▶ [Exercise objective]:
Print exactly the lines that run from the opening line of the material through the line with "Figure 3. NLaz", and nothing else, leaving out pictures.
++++ Data supplied
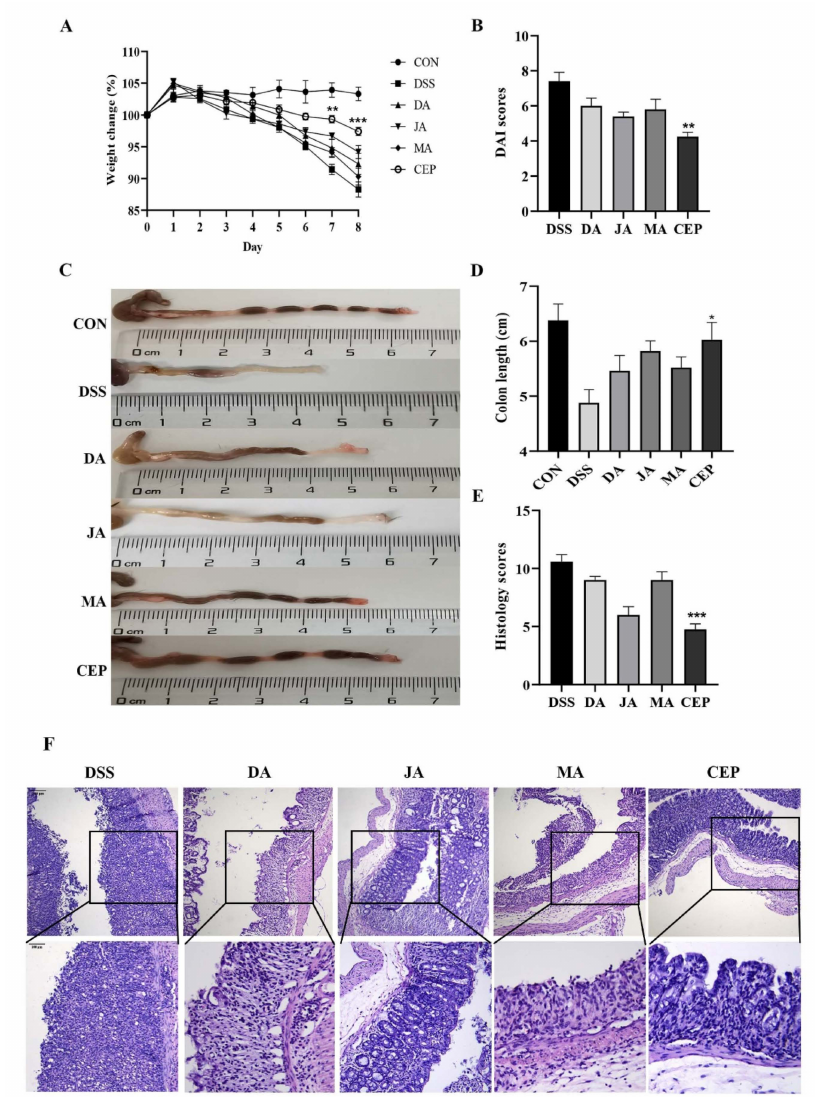
Figure 1. CEP protects the mice from DSS-induced UC. ( A ) The percentage of body weight changes of mice during drug administration; The* represents significant difference between the DSS and CEP group and ( B ) the DAI score; ( C ) representative photographs of the colon; ( D ) the colon length; ( E ) the histology score; values are presented as the mean ± standard error of the mean (SEM); n = 5 in each group; * p < 0.05, ** p < 0.01, *** p < 0.001. ( F ) H&E staining of mice colon tissue, the photos were observed by confocal laser-scanning microscope, 100 × , 200 ×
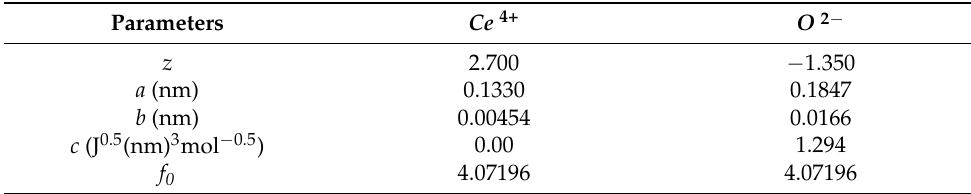
Table 1. Potential parameters for CeO 2 [28].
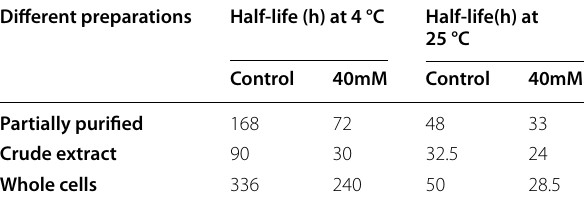
Table 5 The calculated half-lives of different preparations of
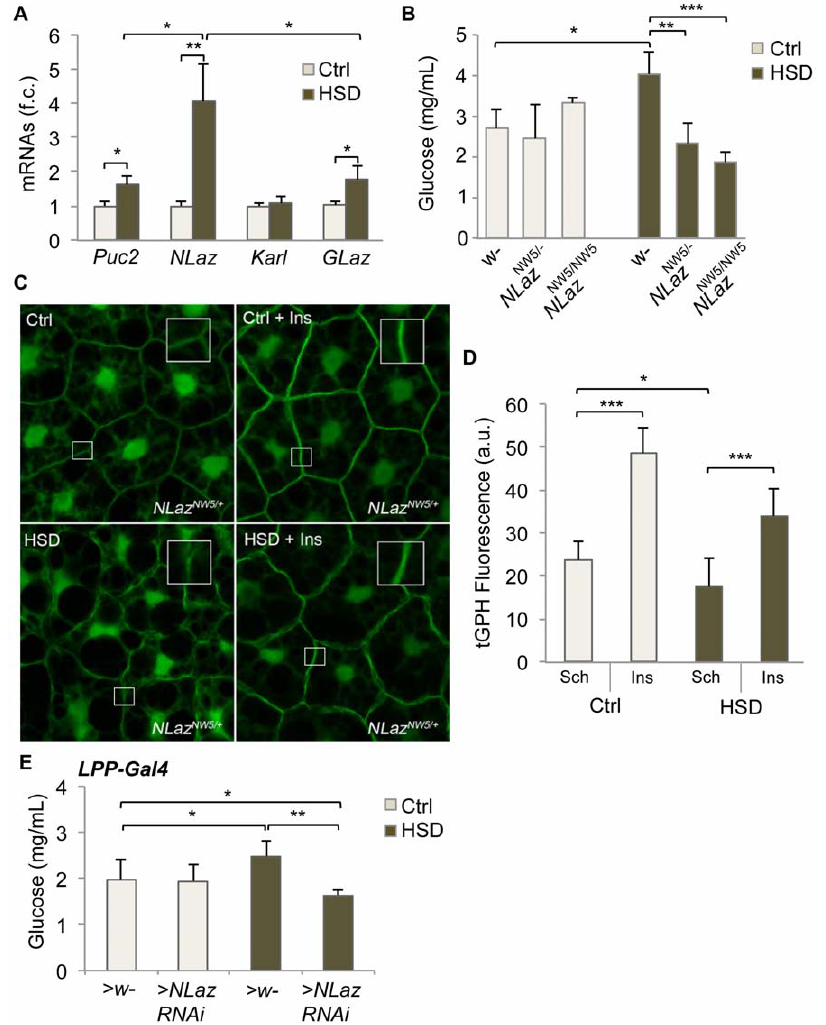
Figure 3. NLaz is required for High Sugar Diet-induced Dilp-resistance. (A) Changes in expression of Puc , NLaz , Karl and GLaz in HSD vs control conditions (fold changes are presented, f.c.). (B) Glycemia of control, heterozygous and homozygous NLaz mutant larvae fed either normal diet (light grey bars) or HSD (dark bars). (C) and (D) Fat body explants from NLaz mutant larvae fed either control or HSD were exposed to human insulin (0,5 m M, 20 min.). The amount of tGPH fluorescence was quantified as an evaluation of insulin sensitivity. (E) Glycemia of control larvae or larvae with a fat body-specific knock-down of NLaz ( NLaz-RNAi ), fed either normal diet (light grey bars) or HSD (dark bars).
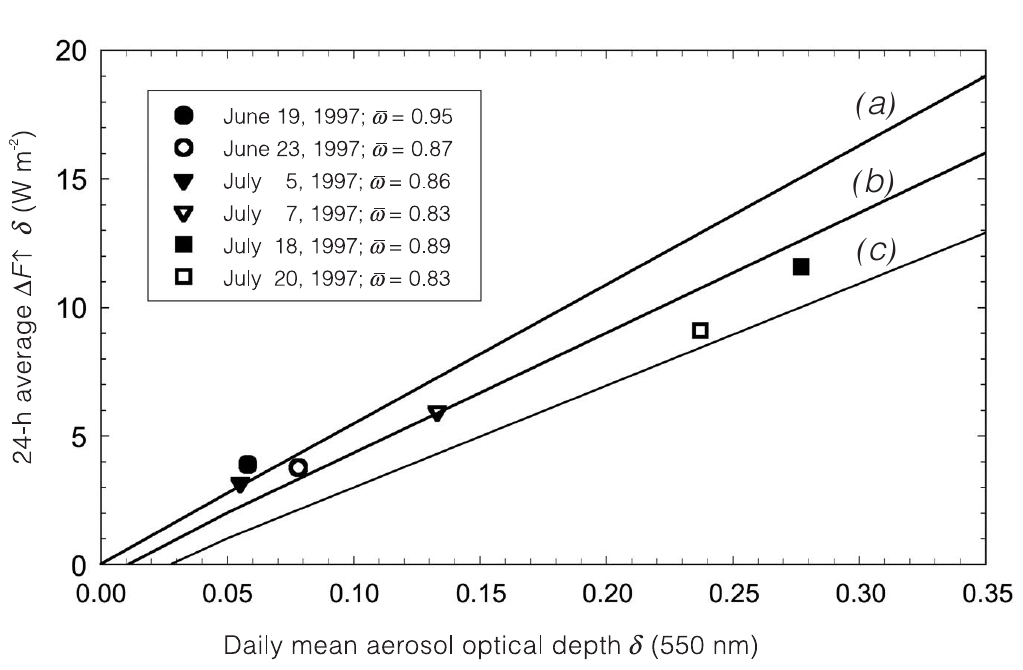
Fig. 5. Estimates of the 24-h average fl ux change D F (cid:112) determined on the six selected days as a function of the daily mean aerosol optical depth d (550 nm) and for different daily average values of the columnar aerosol single scattering albedo v . The results are compared with the relationship curves determined by Russell et al. (1999b) during the TARFOX experiment for three different values of v : ( a ) v = 1.00; ( b ) v = 0.935, and ( c ) v =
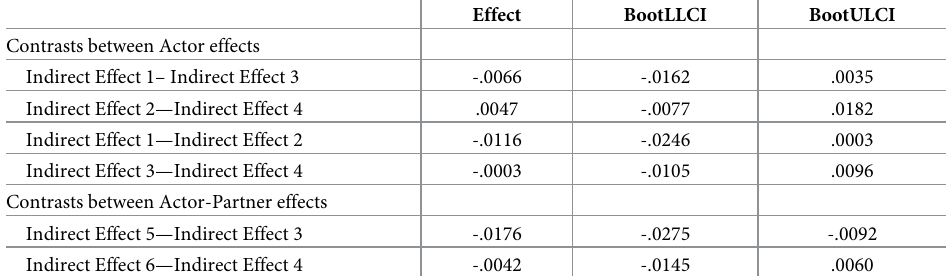
Table 3. The contrasts between significant indirect actor effects and between indirect actor-partner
++++++++
▶ [Exercise response]:
Figure 1. CEP protects the mice from DSS-induced UC. ( A ) The percentage of body weight changes of mice during drug administration; The* represents significant difference between the DSS and CEP group and ( B ) the DAI score; ( C ) representative photographs of the colon; ( D ) the colon length; ( E ) the histology score; values are presented as the mean ± standard error of the mean (SEM); n = 5 in each group; * p < 0.05, ** p < 0.01, *** p < 0.001. ( F ) H&E staining of mice colon tissue, the photos were observed by confocal laser-scanning microscope, 100 × , 200 ×
Table 1. Potential parameters for CeO 2 [28].
Table 5 The calculated half-lives of different preparations of
Figure 3. NLaz is required for High Sugar Diet-induced Dilp-resistance. (A) Changes in expression of Puc , NLaz , Karl and GLaz in HSD vs control conditions (fold changes are presented, f.c.). (B) Glycemia of control, heterozygous and homozygous NLaz mutant larvae fed either normal diet (light grey bars) or HSD (dark bars). (C) and (D) Fat body explants from NLaz mutant larvae fed either control or HSD were exposed to human insulin (0,5 m M, 20 min.). The amount of tGPH fluorescence was quantified as an evaluation of insulin sensitivity. (E) Glycemia of control larvae or larvae with a fat body-specific knock-down of NLaz ( NLaz-RNAi ), fed either normal diet (light grey bars) or HSD (dark bars).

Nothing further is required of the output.